# GIVEN INSTRUCTION 1
Reproduce the listing below exactly, starting at its first line and ending at the line that contains "order: Hypnales".

As highlighted in the report, carbon pricing has to continue growing, in price and coverage, to drive climate action and meet the Paris goals. Here are the six key takeaways from the World Bank carbon pricing report.
#1. Carbon prices growth slowed but showed resilience
After years of high growth, carbon prices in ETSs and carbon taxes had slowed but showed resilience. They have made it through the global energy crisis last year, and even half of the instruments’ prices have increased. About a third have the same prices while fewer than 15% decline.
The European Union ETS recorded the largest increases, with price surging 100 Euros for the first time. It is linked with the Switzerland ETSs.
But in other ETS, carbon prices were down by up to 35% like the case of Republic of Korea ETS.
While some countries or jurisdictions toned down their plans to increase carbon prices, many didn’t. In fact, several of them decided to strengthen their existing ETSs and carbon taxes in the coming years.
For instance, Singapore made changes in its carbon pricing bill that will increase the nation’s carbon tax beginning in 2026, from USD 4-34 to USD 38-60. Likewise, Canada is pursuing its plan to increase its federal baseline to go over USD 127 by 2030.
Apart from policy changes, energy markets and drought were some of the biggest factors affecting carbon prices in most ETSs. In many European nations, the combined effects were enough to halt the declining trend in coal use while higher power sector CO2 emissions caused EU ETS to rise.
Overall, carbon prices have to grow in the long term to drive investments at the scale and pace needed. To keep global warming below 2°C, prices need to reach $50/tCO2 to $100/tCO2 by 2030. Factoring in inflation, that price range would be at $61 to $122 by 2030 in 2023 USD.
As of April 2023, under 5% of global GHG emissions are covered by a direct carbon price at or above the range suggested by 2030 (in 2023 US dollar value). Most of these high-price carbon pricing instruments are found in European countries as seen in the chart below. Blue shades refer to ETS prices while the pink ones represent carbon taxes.

# GIVEN INSTRUCTION 2
According to the carbon pricing excerpt, what price range do carbon prices need to reach by 2030 to keep global warming below 2°C?

# TASK MATERIAL

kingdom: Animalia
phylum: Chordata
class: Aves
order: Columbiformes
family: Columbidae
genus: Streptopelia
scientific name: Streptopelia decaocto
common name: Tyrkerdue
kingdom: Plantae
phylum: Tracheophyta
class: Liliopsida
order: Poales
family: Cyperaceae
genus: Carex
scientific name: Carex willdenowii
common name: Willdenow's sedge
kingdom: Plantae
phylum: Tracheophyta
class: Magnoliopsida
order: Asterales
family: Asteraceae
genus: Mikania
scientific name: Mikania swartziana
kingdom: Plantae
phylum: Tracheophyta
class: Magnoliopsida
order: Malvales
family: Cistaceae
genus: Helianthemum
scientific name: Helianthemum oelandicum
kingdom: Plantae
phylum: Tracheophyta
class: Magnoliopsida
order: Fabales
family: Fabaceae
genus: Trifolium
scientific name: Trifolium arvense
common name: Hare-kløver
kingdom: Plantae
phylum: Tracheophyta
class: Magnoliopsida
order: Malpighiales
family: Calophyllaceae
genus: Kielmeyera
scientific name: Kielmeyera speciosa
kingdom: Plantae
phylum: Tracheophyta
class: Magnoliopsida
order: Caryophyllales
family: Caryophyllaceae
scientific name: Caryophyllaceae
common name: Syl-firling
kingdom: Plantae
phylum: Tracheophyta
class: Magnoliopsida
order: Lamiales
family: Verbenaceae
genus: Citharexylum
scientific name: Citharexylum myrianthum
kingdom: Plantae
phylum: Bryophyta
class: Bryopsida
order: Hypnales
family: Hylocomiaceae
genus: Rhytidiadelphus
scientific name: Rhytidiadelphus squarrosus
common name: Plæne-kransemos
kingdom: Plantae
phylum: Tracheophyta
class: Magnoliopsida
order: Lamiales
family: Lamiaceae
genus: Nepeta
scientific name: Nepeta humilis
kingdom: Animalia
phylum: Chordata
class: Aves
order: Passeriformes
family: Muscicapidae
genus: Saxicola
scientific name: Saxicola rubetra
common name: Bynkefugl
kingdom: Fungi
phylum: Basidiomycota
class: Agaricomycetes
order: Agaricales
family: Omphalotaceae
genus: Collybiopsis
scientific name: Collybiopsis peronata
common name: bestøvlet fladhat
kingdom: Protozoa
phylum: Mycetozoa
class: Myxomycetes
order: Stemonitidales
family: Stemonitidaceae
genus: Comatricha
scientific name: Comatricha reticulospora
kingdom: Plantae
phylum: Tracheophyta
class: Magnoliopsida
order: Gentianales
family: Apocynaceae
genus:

# COMPLETE OUTPUT 1
kingdom: Animalia
phylum: Chordata
class: Aves
order: Columbiformes
family: Columbidae
genus: Streptopelia
scientific name: Streptopelia decaocto
common name: Tyrkerdue
kingdom: Plantae
phylum: Tracheophyta
class: Liliopsida
order: Poales
family: Cyperaceae
genus: Carex
scientific name: Carex willdenowii
common name: Willdenow's sedge
kingdom: Plantae
phylum: Tracheophyta
class: Magnoliopsida
order: Asterales
family: Asteraceae
genus: Mikania
scientific name: Mikania swartziana
kingdom: Plantae
phylum: Tracheophyta
class: Magnoliopsida
order: Malvales
family: Cistaceae
genus: Helianthemum
scientific name: Helianthemum oelandicum
kingdom: Plantae
phylum: Tracheophyta
class: Magnoliopsida
order: Fabales
family: Fabaceae
genus: Trifolium
scientific name: Trifolium arvense
common name: Hare-kløver
kingdom: Plantae
phylum: Tracheophyta
class: Magnoliopsida
order: Malpighiales
family: Calophyllaceae
genus: Kielmeyera
scientific name: Kielmeyera speciosa
kingdom: Plantae
phylum: Tracheophyta
class: Magnoliopsida
order: Caryophyllales
family: Caryophyllaceae
scientific name: Caryophyllaceae
common name: Syl-firling
kingdom: Plantae
phylum: Tracheophyta
class: Magnoliopsida
order: Lamiales
family: Verbenaceae
genus: Citharexylum
scientific name: Citharexylum myrianthum
kingdom: Plantae
phylum: Bryophyta
class: Bryopsida
order: Hypnales

# COMPLETE OUTPUT 2
$50/tCO2 to $100/tCO2